■ **EXERCISE DIRECTIONS**: Lay out the data as a Markdown table with the columns Row and Line, numbering each row and leaving out blank lines. Begin at the first line of the data and stop after the line that contains "picture [50, 515, 1500, 1070]".

+ + + + + + +

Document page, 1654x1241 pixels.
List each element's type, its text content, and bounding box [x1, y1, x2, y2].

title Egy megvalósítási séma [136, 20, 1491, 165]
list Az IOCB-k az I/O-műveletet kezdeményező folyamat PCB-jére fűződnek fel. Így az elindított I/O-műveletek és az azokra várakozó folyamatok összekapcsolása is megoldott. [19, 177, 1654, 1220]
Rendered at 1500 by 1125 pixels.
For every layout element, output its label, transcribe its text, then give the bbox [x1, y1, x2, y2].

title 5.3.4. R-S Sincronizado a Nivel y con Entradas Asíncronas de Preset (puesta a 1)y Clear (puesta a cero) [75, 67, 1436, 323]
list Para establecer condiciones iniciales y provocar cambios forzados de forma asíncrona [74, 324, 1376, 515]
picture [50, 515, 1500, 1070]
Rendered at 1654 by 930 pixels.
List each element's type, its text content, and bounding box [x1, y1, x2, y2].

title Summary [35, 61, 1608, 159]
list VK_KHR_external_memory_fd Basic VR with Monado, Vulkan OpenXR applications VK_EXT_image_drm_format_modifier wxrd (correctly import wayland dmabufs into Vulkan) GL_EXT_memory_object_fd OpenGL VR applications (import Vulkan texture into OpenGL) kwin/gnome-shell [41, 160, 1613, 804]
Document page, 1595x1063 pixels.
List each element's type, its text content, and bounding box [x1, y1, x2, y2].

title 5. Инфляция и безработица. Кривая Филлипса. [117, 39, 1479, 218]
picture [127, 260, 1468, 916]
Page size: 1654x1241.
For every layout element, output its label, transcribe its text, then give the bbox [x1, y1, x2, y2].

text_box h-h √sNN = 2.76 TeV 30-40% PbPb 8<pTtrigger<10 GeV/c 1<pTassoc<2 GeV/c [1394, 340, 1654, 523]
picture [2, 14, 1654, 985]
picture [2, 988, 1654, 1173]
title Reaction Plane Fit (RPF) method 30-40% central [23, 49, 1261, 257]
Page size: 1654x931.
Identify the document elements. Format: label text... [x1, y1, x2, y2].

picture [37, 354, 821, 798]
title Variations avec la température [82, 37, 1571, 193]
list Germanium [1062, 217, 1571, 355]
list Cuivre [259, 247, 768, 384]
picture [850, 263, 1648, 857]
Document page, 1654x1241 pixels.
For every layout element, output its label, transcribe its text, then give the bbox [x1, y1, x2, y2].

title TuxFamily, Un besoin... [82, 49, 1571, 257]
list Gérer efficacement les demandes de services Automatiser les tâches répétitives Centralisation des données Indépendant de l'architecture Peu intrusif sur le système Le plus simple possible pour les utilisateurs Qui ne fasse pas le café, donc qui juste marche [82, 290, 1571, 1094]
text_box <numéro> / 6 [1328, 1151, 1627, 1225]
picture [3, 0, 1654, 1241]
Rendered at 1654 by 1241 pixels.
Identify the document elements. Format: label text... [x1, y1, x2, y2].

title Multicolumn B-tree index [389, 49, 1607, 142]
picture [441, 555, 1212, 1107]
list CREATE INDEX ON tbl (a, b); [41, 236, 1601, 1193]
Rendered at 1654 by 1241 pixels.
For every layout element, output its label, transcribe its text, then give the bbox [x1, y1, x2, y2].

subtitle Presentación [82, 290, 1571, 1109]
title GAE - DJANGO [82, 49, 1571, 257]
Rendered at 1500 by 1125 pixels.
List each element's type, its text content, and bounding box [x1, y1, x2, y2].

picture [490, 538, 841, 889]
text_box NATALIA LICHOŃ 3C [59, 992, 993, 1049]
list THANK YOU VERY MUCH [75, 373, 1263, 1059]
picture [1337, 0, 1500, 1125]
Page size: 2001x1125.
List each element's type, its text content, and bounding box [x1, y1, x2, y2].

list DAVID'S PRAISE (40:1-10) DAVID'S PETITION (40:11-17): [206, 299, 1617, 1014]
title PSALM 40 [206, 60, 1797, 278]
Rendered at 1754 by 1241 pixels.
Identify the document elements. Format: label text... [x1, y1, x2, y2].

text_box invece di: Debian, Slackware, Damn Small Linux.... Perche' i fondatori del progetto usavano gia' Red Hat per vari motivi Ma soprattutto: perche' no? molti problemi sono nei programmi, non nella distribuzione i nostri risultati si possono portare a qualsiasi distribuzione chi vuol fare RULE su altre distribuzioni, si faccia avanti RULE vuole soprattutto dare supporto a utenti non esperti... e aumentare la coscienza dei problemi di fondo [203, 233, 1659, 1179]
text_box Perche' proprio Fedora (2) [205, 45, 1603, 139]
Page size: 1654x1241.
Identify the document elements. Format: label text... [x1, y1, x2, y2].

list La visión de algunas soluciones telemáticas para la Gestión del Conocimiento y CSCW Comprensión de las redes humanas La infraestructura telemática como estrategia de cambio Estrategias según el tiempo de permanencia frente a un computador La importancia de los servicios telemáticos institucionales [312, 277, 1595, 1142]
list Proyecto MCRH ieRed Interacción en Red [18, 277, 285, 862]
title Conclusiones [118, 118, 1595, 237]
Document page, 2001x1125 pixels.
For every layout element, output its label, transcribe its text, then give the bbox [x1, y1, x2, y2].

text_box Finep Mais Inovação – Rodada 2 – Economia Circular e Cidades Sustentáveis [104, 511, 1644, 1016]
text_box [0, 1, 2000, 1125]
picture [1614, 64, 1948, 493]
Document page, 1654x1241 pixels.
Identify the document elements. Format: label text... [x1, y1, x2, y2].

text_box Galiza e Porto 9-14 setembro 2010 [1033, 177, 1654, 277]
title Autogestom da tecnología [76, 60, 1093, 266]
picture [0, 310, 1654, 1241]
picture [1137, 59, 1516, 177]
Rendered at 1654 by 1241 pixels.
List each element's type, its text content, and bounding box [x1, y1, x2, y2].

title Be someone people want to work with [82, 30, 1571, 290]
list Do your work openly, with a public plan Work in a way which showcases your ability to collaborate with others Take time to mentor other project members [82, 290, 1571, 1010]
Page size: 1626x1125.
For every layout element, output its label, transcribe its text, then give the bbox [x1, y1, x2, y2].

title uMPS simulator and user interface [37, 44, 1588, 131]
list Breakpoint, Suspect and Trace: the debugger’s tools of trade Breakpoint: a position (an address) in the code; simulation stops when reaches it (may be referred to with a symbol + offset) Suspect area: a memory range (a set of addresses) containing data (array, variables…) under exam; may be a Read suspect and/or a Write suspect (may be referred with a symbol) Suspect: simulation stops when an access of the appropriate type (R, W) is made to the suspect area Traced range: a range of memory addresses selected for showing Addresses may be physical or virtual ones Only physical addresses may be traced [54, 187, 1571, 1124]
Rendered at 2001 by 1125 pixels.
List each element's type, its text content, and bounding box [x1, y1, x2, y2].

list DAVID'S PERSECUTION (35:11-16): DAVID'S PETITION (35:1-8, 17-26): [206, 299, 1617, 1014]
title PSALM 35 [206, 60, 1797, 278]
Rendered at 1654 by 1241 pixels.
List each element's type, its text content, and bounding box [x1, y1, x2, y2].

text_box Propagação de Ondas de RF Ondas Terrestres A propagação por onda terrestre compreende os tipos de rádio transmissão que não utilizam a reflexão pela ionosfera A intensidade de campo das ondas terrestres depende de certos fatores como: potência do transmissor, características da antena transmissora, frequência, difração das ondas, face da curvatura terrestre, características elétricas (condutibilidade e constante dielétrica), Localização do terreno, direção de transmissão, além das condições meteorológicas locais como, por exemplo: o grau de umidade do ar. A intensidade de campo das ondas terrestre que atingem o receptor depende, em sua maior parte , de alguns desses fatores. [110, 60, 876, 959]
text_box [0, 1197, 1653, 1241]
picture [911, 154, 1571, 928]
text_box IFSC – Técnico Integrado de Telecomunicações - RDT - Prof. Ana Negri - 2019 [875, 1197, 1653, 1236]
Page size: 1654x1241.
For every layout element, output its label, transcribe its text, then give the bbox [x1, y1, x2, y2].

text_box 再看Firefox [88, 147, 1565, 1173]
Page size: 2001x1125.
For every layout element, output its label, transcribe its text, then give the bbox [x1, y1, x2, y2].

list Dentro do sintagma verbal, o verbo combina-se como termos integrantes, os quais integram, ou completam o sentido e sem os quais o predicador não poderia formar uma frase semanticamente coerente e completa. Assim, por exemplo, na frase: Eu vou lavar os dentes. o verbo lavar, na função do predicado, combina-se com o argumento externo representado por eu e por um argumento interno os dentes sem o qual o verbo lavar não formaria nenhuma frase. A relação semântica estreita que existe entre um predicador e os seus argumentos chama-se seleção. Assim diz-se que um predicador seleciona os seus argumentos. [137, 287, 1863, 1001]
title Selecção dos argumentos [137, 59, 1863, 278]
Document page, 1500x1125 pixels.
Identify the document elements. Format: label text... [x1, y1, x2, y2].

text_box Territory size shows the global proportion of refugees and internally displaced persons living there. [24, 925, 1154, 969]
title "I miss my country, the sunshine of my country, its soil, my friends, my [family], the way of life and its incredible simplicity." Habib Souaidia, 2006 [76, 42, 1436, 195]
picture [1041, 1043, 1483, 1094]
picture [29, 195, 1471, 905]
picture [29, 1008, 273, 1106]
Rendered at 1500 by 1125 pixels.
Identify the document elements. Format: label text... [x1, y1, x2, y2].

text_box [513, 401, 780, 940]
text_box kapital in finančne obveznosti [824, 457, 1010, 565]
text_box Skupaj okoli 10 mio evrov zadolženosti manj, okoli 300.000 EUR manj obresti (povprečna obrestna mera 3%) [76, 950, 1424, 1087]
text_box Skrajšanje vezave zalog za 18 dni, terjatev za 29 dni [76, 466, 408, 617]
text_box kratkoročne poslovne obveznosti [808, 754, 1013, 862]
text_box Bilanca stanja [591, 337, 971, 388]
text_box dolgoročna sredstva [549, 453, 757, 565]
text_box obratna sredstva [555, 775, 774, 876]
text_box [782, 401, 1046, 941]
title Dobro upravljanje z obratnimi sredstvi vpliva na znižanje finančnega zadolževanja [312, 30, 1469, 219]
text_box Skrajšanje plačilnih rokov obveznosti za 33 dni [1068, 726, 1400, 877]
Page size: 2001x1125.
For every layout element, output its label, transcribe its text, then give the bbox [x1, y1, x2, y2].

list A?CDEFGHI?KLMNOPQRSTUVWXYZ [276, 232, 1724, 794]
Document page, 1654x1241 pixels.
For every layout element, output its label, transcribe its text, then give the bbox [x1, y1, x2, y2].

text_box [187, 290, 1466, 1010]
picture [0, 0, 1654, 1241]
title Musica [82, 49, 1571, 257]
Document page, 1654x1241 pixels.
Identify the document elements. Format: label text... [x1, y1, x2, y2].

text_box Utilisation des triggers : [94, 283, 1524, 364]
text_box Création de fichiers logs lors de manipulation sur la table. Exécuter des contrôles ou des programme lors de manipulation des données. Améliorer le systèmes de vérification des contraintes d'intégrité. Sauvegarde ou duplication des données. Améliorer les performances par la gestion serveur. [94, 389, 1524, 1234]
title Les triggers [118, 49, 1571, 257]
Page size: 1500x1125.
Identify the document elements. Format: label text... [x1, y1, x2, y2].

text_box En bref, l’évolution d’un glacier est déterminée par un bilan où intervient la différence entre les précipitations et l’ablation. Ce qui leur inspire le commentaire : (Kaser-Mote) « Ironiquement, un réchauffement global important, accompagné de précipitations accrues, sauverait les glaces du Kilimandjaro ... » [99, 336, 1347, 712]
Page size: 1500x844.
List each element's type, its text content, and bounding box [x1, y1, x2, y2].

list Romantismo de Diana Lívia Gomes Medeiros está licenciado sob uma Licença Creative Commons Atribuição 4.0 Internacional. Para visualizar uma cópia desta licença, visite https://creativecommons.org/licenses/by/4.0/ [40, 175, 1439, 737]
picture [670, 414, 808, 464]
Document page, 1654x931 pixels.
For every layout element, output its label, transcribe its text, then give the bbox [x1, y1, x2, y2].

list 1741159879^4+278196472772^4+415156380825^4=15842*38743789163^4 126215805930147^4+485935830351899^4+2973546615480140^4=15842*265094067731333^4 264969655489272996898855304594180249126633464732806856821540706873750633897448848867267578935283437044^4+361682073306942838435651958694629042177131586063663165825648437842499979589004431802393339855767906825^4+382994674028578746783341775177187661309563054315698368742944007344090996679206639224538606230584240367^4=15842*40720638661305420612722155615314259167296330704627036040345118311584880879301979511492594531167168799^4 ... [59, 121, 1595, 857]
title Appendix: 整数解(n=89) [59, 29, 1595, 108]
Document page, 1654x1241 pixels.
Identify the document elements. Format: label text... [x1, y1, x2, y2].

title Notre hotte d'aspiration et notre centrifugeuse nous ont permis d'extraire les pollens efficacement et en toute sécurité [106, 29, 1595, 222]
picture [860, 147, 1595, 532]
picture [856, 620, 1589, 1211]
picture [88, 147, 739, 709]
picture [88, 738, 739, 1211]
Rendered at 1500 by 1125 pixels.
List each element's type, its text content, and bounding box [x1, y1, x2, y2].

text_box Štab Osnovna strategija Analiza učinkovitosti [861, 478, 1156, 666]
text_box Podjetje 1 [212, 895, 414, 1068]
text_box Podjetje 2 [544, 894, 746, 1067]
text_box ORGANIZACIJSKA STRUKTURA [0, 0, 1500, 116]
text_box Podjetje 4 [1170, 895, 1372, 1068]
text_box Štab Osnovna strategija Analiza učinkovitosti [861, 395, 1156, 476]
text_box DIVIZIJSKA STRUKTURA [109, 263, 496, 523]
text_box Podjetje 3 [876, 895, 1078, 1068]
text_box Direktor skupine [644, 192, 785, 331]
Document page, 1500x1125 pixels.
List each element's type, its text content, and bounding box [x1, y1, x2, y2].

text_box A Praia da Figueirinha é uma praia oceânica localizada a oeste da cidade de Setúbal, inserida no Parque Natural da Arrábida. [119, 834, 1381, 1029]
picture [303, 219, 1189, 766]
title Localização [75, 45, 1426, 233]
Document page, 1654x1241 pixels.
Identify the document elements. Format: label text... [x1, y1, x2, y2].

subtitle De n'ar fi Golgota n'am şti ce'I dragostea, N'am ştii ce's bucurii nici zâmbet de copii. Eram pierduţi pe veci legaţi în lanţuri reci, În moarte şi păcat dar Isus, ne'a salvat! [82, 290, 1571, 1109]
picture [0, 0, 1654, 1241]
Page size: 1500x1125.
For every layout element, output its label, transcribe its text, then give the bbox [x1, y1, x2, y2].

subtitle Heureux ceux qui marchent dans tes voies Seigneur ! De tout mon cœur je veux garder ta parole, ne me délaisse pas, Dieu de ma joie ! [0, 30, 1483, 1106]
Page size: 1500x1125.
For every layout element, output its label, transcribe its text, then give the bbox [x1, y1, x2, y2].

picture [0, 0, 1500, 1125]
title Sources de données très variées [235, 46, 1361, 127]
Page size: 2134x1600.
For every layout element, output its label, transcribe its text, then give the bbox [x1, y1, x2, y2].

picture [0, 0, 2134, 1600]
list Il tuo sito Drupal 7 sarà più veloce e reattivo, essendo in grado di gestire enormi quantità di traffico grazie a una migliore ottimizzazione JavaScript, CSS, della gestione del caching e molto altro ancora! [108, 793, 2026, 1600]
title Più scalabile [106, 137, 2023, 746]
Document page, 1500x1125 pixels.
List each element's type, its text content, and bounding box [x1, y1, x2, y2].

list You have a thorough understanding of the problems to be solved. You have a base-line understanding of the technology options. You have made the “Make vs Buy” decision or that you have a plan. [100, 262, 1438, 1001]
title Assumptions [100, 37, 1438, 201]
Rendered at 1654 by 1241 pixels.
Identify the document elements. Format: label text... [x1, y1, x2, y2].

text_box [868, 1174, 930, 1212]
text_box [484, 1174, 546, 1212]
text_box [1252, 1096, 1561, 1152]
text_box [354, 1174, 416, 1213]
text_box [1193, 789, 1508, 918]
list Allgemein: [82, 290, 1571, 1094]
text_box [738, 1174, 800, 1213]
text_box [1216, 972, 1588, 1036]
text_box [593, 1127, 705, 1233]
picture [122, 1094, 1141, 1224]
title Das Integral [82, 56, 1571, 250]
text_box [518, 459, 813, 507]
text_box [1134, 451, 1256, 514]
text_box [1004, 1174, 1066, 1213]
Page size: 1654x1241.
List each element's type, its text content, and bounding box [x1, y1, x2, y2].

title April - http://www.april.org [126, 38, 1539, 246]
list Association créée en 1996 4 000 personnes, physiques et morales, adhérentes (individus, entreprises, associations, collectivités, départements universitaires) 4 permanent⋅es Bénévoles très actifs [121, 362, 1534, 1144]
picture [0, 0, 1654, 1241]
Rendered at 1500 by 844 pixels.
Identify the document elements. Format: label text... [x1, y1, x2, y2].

+ + + + + + +

■ **ANSWER TO THIS PROBLEM**:
| Row | Line |
|---|---|
| 1 | Document page, 1654x1241 pixels. |
| 2 | List each element's type, its text content, and bounding box [x1, y1, x2, y2]. |
| 3 | title Egy megvalósítási séma [136, 20, 1491, 165] |
| 4 | list Az IOCB-k az I/O-műveletet kezdeményező folyamat PCB-jére fűződnek fel. Így az elindított I/O-műveletek és az azokra várakozó folyamatok összekapcsolása is megoldott. [19, 177, 1654, 1220] |
| 5 | Rendered at 1500 by 1125 pixels. |
| 6 | For every layout element, output its label, transcribe its text, then give the bbox [x1, y1, x2, y2]. |
| 7 | title 5.3.4. R-S Sincronizado a Nivel y con Entradas Asíncronas de Preset (puesta a 1)y Clear (puesta a cero) [75, 67, 1436, 323] |
| 8 | list Para establecer condiciones iniciales y provocar cambios forzados de forma asíncrona [74, 324, 1376, 515] |
| 9 | picture [50, 515, 1500, 1070] |